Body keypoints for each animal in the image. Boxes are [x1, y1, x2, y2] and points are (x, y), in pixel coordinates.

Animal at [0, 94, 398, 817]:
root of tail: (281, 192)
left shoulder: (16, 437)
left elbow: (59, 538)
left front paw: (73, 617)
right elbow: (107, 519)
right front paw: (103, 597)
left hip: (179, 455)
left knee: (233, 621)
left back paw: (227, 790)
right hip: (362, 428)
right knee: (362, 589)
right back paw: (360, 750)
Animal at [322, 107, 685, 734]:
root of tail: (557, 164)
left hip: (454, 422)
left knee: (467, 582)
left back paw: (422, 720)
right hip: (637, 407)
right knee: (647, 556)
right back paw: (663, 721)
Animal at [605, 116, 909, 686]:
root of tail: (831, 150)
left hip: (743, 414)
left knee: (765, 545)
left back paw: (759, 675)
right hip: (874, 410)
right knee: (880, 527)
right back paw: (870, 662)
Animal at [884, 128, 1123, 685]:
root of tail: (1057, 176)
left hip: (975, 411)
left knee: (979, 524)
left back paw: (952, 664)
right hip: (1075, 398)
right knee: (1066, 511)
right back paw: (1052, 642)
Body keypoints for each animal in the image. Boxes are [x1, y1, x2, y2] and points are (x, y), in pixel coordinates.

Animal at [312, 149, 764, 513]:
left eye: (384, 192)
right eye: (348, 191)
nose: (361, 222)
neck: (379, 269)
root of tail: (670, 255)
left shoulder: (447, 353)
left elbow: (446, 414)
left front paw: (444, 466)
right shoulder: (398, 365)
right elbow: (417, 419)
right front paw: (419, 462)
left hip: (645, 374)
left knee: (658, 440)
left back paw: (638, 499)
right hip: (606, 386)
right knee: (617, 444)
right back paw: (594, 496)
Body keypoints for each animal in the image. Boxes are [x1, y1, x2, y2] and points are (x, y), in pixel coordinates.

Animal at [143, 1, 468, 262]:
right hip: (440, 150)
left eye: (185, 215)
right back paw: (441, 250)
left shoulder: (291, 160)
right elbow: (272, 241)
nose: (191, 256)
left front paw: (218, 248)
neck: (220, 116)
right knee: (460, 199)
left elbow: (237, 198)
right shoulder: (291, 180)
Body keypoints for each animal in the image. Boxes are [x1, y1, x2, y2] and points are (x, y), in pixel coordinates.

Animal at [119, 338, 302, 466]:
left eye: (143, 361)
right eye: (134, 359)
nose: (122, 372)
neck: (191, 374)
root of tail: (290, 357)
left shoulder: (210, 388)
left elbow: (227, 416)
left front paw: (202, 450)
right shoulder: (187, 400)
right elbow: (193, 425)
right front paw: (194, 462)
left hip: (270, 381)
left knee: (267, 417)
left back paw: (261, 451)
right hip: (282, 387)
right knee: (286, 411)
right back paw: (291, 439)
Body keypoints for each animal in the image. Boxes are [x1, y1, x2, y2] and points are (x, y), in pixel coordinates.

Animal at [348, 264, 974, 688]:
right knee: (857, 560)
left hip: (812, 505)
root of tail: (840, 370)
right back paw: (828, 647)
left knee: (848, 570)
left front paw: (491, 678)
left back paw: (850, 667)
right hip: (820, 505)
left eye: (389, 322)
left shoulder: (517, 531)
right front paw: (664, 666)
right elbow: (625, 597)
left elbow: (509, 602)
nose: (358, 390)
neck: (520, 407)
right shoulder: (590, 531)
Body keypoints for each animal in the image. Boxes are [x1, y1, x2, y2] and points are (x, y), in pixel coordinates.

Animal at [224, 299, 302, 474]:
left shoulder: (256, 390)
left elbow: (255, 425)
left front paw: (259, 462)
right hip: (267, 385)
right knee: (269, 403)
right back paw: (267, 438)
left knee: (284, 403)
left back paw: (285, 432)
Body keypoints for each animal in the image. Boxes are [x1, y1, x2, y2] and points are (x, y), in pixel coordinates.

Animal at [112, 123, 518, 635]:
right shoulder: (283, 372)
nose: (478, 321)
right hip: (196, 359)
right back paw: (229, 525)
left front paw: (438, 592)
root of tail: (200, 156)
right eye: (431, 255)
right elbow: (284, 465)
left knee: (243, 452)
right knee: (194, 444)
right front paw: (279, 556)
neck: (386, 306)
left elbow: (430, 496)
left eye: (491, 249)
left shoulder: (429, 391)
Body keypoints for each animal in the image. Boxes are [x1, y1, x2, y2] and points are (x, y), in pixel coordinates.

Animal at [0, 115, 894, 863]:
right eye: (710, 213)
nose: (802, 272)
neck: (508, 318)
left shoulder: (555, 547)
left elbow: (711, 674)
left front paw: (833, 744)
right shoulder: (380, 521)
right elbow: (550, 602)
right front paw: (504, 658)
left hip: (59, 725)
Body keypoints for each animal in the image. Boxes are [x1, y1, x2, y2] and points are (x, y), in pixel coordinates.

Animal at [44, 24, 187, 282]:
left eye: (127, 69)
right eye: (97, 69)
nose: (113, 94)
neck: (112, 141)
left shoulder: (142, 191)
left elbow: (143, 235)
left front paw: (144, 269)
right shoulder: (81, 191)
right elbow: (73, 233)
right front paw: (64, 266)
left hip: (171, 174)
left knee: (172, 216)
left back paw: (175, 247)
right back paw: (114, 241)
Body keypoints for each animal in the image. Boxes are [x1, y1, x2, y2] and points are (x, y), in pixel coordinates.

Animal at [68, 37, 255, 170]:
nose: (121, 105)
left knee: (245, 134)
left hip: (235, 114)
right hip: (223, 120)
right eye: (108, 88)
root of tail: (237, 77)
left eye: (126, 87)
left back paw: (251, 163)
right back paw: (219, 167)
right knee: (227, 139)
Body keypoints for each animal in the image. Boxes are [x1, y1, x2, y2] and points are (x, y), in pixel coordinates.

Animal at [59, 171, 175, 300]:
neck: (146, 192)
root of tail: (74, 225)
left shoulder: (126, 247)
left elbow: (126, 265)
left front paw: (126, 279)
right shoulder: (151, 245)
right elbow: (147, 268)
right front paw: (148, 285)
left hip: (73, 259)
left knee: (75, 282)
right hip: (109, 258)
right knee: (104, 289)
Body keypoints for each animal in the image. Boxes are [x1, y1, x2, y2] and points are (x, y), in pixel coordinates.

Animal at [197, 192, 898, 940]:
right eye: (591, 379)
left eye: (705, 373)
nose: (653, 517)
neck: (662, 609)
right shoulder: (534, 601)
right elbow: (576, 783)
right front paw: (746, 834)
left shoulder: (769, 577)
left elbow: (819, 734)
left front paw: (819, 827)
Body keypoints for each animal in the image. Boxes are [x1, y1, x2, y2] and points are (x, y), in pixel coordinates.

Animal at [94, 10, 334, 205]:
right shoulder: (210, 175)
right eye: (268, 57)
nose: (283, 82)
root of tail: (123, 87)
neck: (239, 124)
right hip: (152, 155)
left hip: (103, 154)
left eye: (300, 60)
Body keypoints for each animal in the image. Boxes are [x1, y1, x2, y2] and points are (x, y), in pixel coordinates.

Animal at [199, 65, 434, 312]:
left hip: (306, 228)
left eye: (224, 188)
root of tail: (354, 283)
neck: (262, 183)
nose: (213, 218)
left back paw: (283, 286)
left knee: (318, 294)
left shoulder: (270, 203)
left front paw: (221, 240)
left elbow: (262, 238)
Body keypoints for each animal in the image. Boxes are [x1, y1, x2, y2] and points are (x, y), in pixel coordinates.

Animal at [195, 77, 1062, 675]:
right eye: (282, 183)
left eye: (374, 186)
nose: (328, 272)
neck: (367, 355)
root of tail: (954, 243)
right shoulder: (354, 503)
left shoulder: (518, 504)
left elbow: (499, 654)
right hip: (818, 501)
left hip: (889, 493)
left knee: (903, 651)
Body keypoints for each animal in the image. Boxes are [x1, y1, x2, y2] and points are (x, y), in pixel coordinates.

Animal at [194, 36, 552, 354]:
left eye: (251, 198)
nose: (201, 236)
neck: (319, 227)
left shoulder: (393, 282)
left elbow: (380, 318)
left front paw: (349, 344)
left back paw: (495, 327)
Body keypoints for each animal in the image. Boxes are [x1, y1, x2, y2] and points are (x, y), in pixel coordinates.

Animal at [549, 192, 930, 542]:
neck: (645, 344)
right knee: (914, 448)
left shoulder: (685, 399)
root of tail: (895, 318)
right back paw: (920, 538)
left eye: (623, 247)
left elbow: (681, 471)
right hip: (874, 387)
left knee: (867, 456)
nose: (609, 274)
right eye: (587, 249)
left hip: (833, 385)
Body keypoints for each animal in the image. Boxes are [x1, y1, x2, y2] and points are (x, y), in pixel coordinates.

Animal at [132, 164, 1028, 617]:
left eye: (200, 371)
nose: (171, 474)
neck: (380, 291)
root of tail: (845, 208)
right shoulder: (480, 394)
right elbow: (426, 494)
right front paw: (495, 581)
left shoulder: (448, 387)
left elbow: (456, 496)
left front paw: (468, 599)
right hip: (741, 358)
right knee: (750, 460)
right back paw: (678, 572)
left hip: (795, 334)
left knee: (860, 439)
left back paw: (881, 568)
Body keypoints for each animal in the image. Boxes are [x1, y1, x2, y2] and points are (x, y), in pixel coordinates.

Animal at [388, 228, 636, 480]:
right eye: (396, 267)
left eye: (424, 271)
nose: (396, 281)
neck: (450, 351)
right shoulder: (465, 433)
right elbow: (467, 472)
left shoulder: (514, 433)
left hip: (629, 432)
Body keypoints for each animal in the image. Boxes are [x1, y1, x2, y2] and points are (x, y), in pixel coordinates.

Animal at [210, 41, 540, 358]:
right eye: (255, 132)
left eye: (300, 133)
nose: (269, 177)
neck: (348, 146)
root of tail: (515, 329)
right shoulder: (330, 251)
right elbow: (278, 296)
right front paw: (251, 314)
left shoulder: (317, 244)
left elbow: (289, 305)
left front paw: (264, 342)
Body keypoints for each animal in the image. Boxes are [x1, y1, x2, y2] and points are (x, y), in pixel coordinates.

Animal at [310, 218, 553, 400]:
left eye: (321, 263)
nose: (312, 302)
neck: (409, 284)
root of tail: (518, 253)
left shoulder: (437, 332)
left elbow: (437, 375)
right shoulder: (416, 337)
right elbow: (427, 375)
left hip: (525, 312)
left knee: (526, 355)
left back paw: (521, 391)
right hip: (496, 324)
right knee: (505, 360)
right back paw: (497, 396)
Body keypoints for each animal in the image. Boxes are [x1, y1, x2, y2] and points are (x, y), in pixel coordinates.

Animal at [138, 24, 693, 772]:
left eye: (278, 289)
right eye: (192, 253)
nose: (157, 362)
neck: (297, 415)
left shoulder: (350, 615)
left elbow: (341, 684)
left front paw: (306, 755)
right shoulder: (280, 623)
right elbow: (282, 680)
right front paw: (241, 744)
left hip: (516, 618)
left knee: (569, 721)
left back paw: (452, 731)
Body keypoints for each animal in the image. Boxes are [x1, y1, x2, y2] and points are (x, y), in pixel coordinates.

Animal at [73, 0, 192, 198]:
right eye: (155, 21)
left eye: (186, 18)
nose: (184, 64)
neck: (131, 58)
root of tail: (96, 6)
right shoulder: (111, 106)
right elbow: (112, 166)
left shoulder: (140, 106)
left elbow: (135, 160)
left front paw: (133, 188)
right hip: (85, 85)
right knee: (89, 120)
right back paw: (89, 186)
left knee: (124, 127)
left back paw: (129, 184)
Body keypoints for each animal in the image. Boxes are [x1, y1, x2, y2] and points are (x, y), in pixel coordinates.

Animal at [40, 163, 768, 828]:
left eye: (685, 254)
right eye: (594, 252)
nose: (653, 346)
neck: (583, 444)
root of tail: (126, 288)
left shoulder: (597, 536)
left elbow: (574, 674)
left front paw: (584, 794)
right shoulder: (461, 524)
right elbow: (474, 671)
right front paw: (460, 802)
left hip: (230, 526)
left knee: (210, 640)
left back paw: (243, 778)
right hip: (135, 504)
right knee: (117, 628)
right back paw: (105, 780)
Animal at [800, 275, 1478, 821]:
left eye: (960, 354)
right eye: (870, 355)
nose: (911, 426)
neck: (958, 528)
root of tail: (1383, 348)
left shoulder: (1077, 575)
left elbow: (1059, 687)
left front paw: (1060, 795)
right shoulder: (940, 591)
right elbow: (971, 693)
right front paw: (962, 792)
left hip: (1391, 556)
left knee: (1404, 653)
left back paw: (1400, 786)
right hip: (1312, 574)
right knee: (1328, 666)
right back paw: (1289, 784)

## Try it
Each line from the top of the material above through the line with "right knee: (880, 527)" must be echoed exactly, and no other line.

## Expected output
Body keypoints for each animal in the image. Boxes are [x1, y1, x2, y2] and points are (x, y), in pixel coordinates.

Animal at [0, 94, 398, 817]:
root of tail: (281, 192)
left shoulder: (16, 437)
left elbow: (59, 538)
left front paw: (73, 617)
right elbow: (107, 519)
right front paw: (103, 597)
left hip: (179, 455)
left knee: (233, 621)
left back paw: (227, 790)
right hip: (362, 428)
right knee: (362, 589)
right back paw: (360, 750)
Animal at [322, 107, 685, 734]:
root of tail: (557, 164)
left hip: (454, 422)
left knee: (467, 582)
left back paw: (422, 720)
right hip: (637, 407)
right knee: (647, 556)
right back paw: (663, 721)
Animal at [605, 116, 909, 686]:
root of tail: (831, 150)
left hip: (743, 414)
left knee: (765, 545)
left back paw: (759, 675)
right hip: (874, 410)
right knee: (880, 527)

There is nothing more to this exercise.